Eric Shepherd is Assistant Professor of Chinese and Director of the Chinese Section in the Department of World Languages at the University of South Florida. He is the author of Eat Shandong: From Personal Experience to a Pedagogy of a Second Culture (2005) and has published articles on teaching Chinese, interpersonal relationships, etiquette, and oral traditions in China. He was trained as a Shandong fast tale performer by master storyteller Wu Yanguo and performs professionally in both China and the United States.

Ildikó Bellér-Hann

Ildikó Bellér-Hann studied in Budapest, Cambridge, and Berlin. She has worked as a researcher at various British and German universities and is currently Associate Professor at the University of Copenhagen. Her recent publications include Community Matters in Xinjiang 1880-1949: Towards A Historical Anthropology of the Uyghur (2008), and “The Mobilisation of Tradition: Localism and Identity among the Uyghur of Xinjiang” in Ethnicity, Authority, and Power in Central Asia: New Games Great and Small (2011).

Raushan Sharshenova

Raushan Sharshenova is Associate Professor in the English department at the Kyrgyz State University in Bishkek, Kyrgyzstan. She and Ildikó Bellér-Hann have collaborated several times in their studies of Turkic oral traditions.

Christopher Livanos

Christopher Livanos is Associate Professor of Comparative Literature at the University of Wisconsin in Madison. His publications discuss the literature and religion of the Byzantine Empire and medieval Italy, while his research interests include the Classical tradition in medieval literature and the history of relations between Eastern and Western Europe. His recent publications include Greek Tradition and Latin Influence in the Work of George Scholarios (2006).

Robert Mann

Robert Mann is a writer and researcher based in Florida. In addition to his works of fiction (The Master and Marmeladov, Where the Ice Never Melts, among other titles), he has published studies of Dostoevsky, Babel, Bely, Bulgakov, the Russian folk epic, and the the Kulikovo Cycle. He has unwaveringly argued that the twelfth-century Igor Tale is an oral composition and recently found new textual parallels linking the rare Golovin edition of the Skazanie o Mamaevom poboishche that evidence the oral nature and the authenticity of the Igor Tale as a genuine twelfth-century song. Golovin's rare text and Mann’s commentary appear in Volume 8 of Monuments of Early Russian Literature (Berkeley Slavic Specialties).

Work to be completed: Reproduce the passage of the contributor biographies that begins with the words containing "Eric Shepherd is" and ends with "the United States.".

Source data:
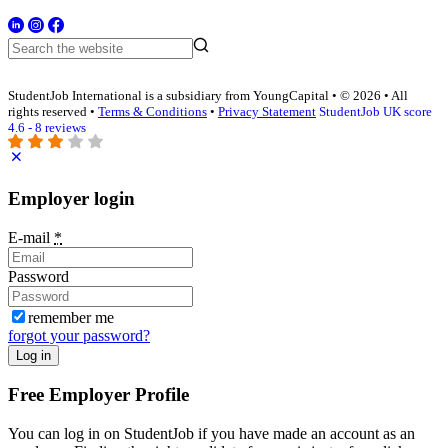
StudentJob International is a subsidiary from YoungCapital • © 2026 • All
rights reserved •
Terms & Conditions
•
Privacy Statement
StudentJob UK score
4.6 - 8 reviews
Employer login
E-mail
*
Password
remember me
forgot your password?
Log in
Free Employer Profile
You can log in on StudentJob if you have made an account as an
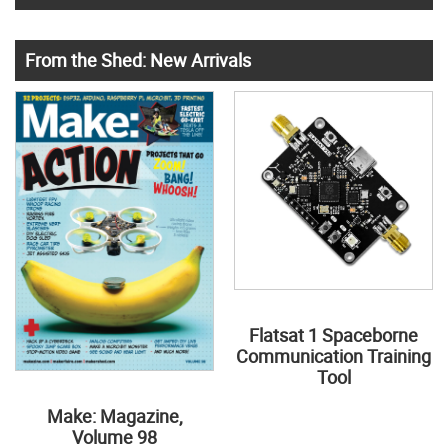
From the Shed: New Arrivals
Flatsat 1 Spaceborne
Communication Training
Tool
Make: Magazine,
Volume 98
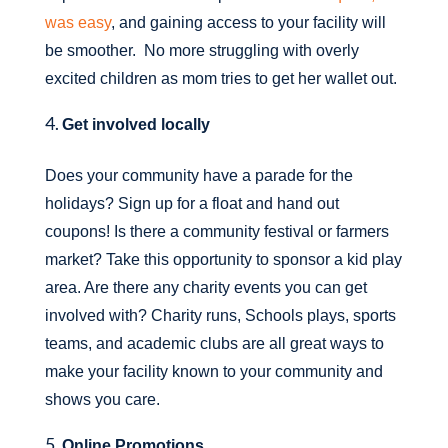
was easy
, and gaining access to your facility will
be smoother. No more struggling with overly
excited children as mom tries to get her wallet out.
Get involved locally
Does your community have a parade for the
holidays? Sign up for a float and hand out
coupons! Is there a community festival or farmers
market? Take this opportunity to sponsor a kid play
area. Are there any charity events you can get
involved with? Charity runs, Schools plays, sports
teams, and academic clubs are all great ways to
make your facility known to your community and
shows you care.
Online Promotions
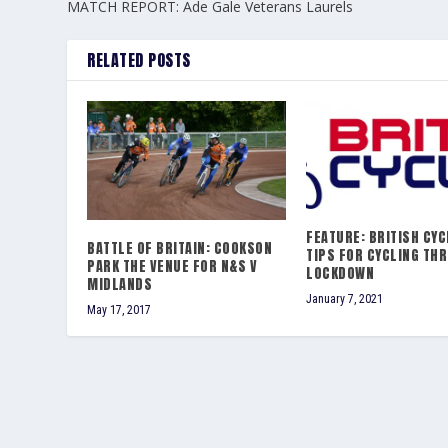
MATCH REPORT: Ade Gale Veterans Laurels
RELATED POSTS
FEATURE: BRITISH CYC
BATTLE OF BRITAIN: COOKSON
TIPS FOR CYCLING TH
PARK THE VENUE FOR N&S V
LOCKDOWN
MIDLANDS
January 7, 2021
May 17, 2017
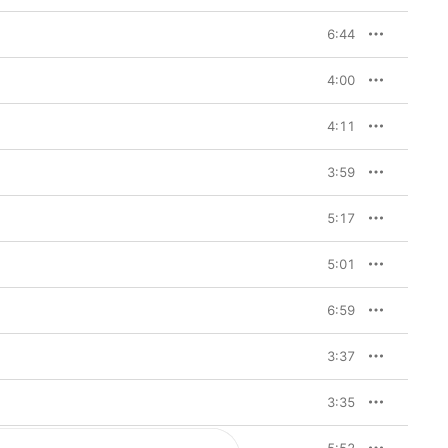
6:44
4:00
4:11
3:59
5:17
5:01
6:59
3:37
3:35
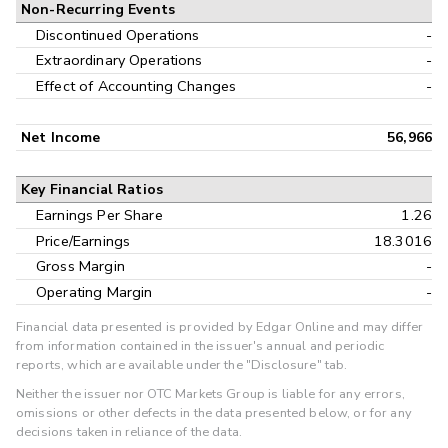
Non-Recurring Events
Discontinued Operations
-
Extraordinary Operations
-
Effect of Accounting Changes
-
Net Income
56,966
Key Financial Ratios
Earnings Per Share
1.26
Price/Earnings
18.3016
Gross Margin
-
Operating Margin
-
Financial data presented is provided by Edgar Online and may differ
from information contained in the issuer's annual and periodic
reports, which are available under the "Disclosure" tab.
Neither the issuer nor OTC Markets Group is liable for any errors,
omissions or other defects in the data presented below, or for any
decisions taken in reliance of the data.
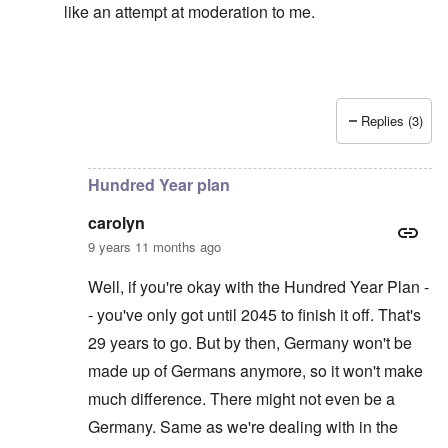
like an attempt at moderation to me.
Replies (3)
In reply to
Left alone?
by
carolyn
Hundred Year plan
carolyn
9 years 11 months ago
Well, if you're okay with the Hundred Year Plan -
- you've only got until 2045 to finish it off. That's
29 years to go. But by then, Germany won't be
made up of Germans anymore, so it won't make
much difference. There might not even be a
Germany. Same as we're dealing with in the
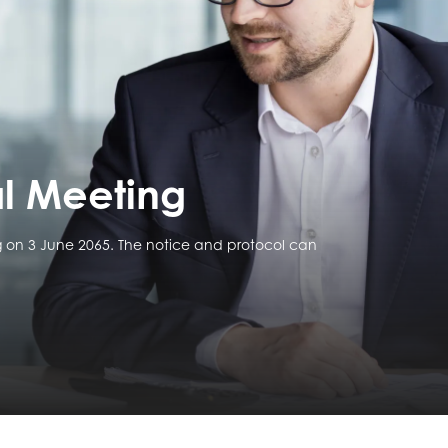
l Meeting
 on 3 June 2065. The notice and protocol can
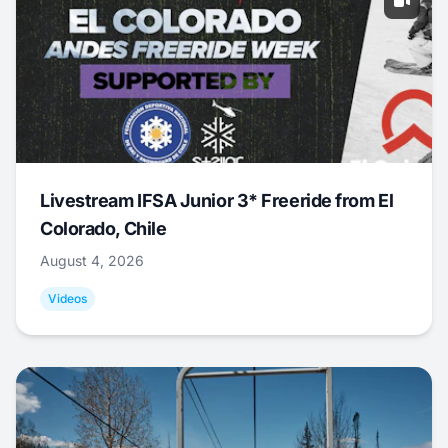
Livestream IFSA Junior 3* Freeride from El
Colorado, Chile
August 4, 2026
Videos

Written response:
Eric Shepherd is Assistant Professor of Chinese and Director of the Chinese Section in the Department of World Languages at the University of South Florida. He is the author of Eat Shandong: From Personal Experience to a Pedagogy of a Second Culture (2005) and has published articles on teaching Chinese, interpersonal relationships, etiquette, and oral traditions in China. He was trained as a Shandong fast tale performer by master storyteller Wu Yanguo and performs professionally in both China and the United States.